━━━ Records for this exercise

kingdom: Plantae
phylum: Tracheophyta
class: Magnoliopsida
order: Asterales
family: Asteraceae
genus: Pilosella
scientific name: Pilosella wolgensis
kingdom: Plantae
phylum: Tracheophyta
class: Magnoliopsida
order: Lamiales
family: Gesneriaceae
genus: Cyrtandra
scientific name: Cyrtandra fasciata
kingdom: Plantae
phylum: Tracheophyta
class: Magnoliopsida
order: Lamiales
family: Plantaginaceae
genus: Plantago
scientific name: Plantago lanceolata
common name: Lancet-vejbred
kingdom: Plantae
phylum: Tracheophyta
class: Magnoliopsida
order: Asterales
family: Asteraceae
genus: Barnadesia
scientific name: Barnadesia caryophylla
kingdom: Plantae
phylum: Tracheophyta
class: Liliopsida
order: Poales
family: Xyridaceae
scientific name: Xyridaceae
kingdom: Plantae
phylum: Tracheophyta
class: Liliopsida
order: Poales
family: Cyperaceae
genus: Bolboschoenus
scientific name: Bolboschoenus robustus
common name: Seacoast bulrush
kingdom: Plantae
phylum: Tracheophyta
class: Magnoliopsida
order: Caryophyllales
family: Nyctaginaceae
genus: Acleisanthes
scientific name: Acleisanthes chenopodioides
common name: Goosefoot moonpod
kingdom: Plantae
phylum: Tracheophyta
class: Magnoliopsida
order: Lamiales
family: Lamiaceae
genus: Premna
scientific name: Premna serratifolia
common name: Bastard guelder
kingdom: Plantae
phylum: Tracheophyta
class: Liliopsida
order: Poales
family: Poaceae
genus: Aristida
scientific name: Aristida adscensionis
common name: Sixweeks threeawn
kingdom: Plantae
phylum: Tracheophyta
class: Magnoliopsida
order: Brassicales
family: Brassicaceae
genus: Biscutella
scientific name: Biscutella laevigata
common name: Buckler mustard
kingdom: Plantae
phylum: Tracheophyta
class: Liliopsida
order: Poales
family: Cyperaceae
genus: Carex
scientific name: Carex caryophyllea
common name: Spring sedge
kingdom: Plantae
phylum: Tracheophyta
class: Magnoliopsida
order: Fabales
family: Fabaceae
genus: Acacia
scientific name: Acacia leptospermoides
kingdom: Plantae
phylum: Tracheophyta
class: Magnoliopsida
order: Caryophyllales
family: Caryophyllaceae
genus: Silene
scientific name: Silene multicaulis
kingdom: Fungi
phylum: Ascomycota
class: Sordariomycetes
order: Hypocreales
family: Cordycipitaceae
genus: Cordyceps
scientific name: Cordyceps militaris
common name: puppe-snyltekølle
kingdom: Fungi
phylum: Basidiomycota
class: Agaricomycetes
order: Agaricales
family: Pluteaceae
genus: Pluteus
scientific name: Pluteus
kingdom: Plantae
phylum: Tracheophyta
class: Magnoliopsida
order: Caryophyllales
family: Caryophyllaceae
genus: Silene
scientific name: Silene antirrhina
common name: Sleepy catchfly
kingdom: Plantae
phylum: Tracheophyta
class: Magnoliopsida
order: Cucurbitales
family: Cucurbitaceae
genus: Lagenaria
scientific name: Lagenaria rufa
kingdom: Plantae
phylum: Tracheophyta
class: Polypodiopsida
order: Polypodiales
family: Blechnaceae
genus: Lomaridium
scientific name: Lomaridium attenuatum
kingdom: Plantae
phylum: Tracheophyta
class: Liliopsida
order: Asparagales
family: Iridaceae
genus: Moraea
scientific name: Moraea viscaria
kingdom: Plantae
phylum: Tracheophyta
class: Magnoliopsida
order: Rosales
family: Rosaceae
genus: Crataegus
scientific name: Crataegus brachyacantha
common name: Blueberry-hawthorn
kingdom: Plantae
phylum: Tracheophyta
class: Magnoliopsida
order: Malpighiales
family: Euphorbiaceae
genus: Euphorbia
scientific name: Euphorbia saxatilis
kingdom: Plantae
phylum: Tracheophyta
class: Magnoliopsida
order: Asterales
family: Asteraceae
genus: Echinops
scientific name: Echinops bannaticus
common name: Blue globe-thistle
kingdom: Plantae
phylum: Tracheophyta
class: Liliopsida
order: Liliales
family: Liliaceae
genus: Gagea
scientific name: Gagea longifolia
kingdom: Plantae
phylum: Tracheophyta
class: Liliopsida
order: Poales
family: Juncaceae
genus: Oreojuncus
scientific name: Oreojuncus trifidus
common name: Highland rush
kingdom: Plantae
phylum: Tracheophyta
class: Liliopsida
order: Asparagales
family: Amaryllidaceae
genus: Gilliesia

━━━━━━

To do
Can you write out again, unchanged, every line from the one with "family: Pluteaceae" through the last line of the rows, including both of those lines?

The answer
family: Pluteaceae
genus: Pluteus
scientific name: Pluteus
kingdom: Plantae
phylum: Tracheophyta
class: Magnoliopsida
order: Caryophyllales
family: Caryophyllaceae
genus: Silene
scientific name: Silene antirrhina
common name: Sleepy catchfly
kingdom: Plantae
phylum: Tracheophyta
class: Magnoliopsida
order: Cucurbitales
family: Cucurbitaceae
genus: Lagenaria
scientific name: Lagenaria rufa
kingdom: Plantae
phylum: Tracheophyta
class: Polypodiopsida
order: Polypodiales
family: Blechnaceae
genus: Lomaridium
scientific name: Lomaridium attenuatum
kingdom: Plantae
phylum: Tracheophyta
class: Liliopsida
order: Asparagales
family: Iridaceae
genus: Moraea
scientific name: Moraea viscaria
kingdom: Plantae
phylum: Tracheophyta
class: Magnoliopsida
order: Rosales
family: Rosaceae
genus: Crataegus
scientific name: Crataegus brachyacantha
common name: Blueberry-hawthorn
kingdom: Plantae
phylum: Tracheophyta
class: Magnoliopsida
order: Malpighiales
family: Euphorbiaceae
genus: Euphorbia
scientific name: Euphorbia saxatilis
kingdom: Plantae
phylum: Tracheophyta
class: Magnoliopsida
order: Asterales
family: Asteraceae
genus: Echinops
scientific name: Echinops bannaticus
common name: Blue globe-thistle
kingdom: Plantae
phylum: Tracheophyta
class: Liliopsida
order: Liliales
family: Liliaceae
genus: Gagea
scientific name: Gagea longifolia
kingdom: Plantae
phylum: Tracheophyta
class: Liliopsida
order: Poales
family: Juncaceae
genus: Oreojuncus
scientific name: Oreojuncus trifidus
common name: Highland rush
kingdom: Plantae
phylum: Tracheophyta
class: Liliopsida
order: Asparagales
family: Amaryllidaceae
genus: Gilliesia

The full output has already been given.